* **TEXT**:
=== Section Start ===
We washed out the infection and then fixed the knee with small plates and a spanning fixator (I would never do this at home but was doing the best I could with what I had). The patellar tendon was completely ruptured off the tubercle and tied over a post. So, he did great. After I left Ethiopia for Tanzania his wound dehisced (broke open). Meanwhile, Dr. Sami Hailu had just returned from the SIGN conference. While in the USA, Dr. Sami went to the SIGN Flaps Course in San Francisco (this is a course where surgeons learn to cover wounds with local flaps - they do not have the support from plastic surgery that we get at home). He learned how to manage problems exactly like a dehisced wound about the knee. He emailed me to discuss this potentially catastrophic complication. His surgical plan was good, and after our discussion, he took this patient back to the OR and covered the knee wound with a medial gastroc flap. It worked.
-Open Tibia Protocol: It looks like the Open Tibia Protocol will be starting at Black Lion Hospital in Addis during mid January. I think this has the potential to be groundbreaking for open fracture care in the developing world. We will aim for the stars with this project and, if at all possible, I will go back to facilitate and trouble shoot.
=== Section End ===
* **EXERCISE INSTRUCTIONS**: Extend the text on orthopedic surgery in Ethiopia, starting after its last sentence. The records play no role here.

Stored data entries
=== Section Start ===
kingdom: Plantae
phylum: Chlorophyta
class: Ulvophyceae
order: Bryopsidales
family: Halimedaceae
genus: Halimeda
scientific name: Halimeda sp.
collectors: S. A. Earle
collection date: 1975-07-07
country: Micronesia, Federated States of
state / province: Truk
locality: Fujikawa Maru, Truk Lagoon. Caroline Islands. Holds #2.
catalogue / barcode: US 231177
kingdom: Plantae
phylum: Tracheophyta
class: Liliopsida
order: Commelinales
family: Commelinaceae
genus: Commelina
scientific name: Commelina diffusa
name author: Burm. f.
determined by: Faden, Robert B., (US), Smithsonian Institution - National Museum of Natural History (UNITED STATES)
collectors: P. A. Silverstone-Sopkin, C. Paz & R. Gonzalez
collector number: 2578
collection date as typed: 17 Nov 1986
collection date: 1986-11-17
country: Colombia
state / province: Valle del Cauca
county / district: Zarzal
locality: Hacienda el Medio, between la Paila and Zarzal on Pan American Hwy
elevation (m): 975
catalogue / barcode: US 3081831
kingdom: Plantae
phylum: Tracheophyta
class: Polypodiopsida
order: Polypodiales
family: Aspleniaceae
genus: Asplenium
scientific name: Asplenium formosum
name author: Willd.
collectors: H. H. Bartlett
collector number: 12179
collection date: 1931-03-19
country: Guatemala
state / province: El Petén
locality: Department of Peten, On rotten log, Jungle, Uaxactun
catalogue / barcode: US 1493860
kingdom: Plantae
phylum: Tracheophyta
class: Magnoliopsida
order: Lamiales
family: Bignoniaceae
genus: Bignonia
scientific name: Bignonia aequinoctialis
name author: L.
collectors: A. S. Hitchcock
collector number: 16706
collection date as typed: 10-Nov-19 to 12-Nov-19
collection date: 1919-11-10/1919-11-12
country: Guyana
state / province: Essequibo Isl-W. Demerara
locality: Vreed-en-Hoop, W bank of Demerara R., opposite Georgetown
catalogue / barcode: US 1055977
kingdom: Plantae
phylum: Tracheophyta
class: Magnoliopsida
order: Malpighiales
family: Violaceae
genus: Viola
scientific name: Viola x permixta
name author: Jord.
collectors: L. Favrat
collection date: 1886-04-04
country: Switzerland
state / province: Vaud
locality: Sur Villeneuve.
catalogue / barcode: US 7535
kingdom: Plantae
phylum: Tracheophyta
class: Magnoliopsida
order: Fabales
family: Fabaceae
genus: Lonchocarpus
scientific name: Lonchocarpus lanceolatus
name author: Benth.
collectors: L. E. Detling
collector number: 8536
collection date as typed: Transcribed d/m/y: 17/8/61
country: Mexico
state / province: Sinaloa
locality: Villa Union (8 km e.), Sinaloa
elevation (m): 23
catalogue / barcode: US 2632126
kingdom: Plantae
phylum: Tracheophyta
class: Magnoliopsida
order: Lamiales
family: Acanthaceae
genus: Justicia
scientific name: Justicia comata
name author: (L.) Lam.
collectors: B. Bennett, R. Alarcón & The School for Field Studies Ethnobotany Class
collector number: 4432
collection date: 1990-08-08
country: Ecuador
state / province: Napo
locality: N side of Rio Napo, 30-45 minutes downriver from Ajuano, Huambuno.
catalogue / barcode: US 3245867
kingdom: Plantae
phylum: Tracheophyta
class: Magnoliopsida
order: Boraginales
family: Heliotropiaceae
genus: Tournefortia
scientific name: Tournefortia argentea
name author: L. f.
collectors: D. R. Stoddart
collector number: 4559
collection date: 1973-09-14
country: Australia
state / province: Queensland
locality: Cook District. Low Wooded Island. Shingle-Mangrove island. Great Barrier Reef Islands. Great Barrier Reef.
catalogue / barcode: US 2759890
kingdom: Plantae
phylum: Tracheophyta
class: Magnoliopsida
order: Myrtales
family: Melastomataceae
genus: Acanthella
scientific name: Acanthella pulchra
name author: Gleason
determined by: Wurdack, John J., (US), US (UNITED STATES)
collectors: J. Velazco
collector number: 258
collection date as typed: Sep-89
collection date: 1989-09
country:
=== Section End ===
* **OUTPUT**:
-The fasciocutaneous flap: I learned this from Dr. Duane Anderson in Soddo. We did one together and was then able to do three in Addis with the help of keen residents. I later received a letter from Dr. Geletaw (one of those residents) who has now done two successful fasciocutaneous flaps autonomously. This technique has averted major potential morbidity for those patients. It is nice to teach, it is nice to learn, it is especially nice to pass on knowledge and know that it is being passed on further.
I am sure there will be more complications, in fact I keep thinking there is another one but I can't seem to remember at the moment. Hopefully this will come back to me. We are a pointless profession without follow-up -- - - I remembered another complication (amazing how one tries to block out the bad) - in my final week in Kijabe I manipulated a stiff knee in a young nurse with neglected femur and tibia fractures. We had eradicated the femur infection and done a staged SIGN nail with cement spacer. She had less than five degrees of motion in the knee and I manipulated her to 60 degrees before re-breaking her tibia. I was very disappointed. She understood. I expect this low energy fracture will heal without consequence but it sure did not help her knee motion. This is a humbling profession.
Once again in follow-up, thanks for reading.